Data under study —
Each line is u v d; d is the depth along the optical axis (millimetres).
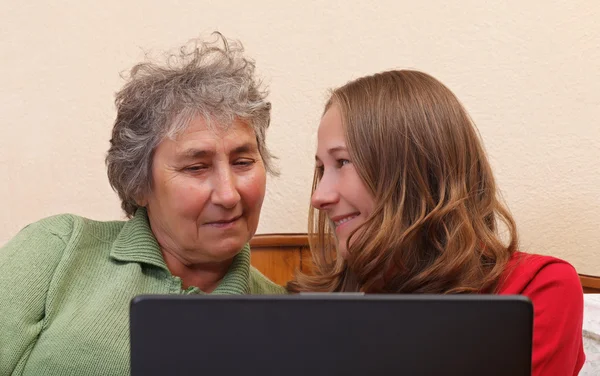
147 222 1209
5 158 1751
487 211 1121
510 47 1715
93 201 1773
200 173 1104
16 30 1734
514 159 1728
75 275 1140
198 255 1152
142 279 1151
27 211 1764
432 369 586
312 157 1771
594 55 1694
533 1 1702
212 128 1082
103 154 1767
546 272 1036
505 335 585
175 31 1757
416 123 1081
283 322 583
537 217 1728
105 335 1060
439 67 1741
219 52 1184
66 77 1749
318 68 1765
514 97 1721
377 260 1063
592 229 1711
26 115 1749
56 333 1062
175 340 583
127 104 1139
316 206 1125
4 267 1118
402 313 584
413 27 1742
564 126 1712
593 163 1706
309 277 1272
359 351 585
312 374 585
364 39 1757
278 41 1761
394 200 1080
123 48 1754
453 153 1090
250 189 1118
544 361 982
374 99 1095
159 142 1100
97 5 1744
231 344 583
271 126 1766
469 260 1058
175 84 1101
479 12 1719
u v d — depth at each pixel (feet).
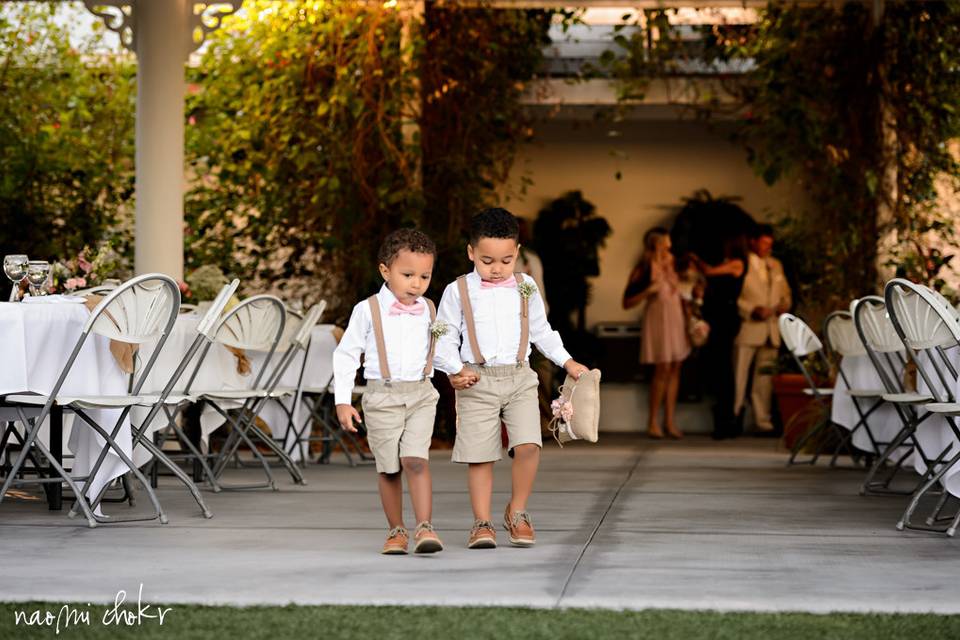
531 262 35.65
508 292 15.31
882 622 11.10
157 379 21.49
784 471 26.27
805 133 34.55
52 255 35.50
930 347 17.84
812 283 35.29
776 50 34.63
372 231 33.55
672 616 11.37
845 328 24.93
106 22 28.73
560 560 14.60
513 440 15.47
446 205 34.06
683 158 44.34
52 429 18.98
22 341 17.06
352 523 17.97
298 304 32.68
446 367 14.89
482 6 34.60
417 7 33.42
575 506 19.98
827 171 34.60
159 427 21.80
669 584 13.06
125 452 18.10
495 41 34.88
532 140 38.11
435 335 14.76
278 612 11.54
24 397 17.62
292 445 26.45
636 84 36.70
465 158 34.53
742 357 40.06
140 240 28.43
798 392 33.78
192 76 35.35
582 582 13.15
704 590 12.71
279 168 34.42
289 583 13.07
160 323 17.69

* * *

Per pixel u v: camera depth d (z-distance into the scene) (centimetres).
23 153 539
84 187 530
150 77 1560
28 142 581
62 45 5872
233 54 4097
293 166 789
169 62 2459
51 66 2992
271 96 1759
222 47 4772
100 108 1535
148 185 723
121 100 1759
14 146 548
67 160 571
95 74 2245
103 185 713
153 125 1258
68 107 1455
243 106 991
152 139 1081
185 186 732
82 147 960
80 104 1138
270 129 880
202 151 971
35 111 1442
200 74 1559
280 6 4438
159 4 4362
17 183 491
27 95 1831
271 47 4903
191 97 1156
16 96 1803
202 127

==

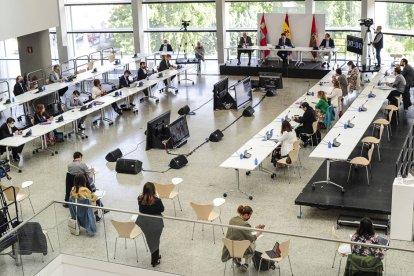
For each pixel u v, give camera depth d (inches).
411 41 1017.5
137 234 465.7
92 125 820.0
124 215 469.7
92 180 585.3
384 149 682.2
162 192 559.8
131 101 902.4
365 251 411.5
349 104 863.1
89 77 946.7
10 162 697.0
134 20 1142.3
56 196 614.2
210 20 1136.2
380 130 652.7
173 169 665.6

What is expected —
The response must hold only the lines above from the line with "531 262 35.65" through the line with "160 323 17.69", each copied exactly, both ends kept.

Task answer —
531 262 35.65
508 292 15.31
882 622 11.10
157 379 21.49
784 471 26.27
805 133 34.55
52 255 35.50
930 347 17.84
812 283 35.29
776 50 34.63
372 231 33.55
672 616 11.37
845 328 24.93
106 22 28.73
560 560 14.60
513 440 15.47
446 205 34.06
683 158 44.34
52 429 18.98
22 341 17.06
352 523 17.97
298 304 32.68
446 367 14.89
482 6 34.60
417 7 33.42
575 506 19.98
827 171 34.60
159 427 21.80
669 584 13.06
125 452 18.10
495 41 34.88
532 140 38.11
435 335 14.76
278 612 11.54
24 397 17.62
292 445 26.45
636 84 36.70
465 158 34.53
742 357 40.06
140 240 28.43
798 392 33.78
192 76 35.35
582 582 13.15
704 590 12.71
279 168 34.42
289 583 13.07
160 323 17.69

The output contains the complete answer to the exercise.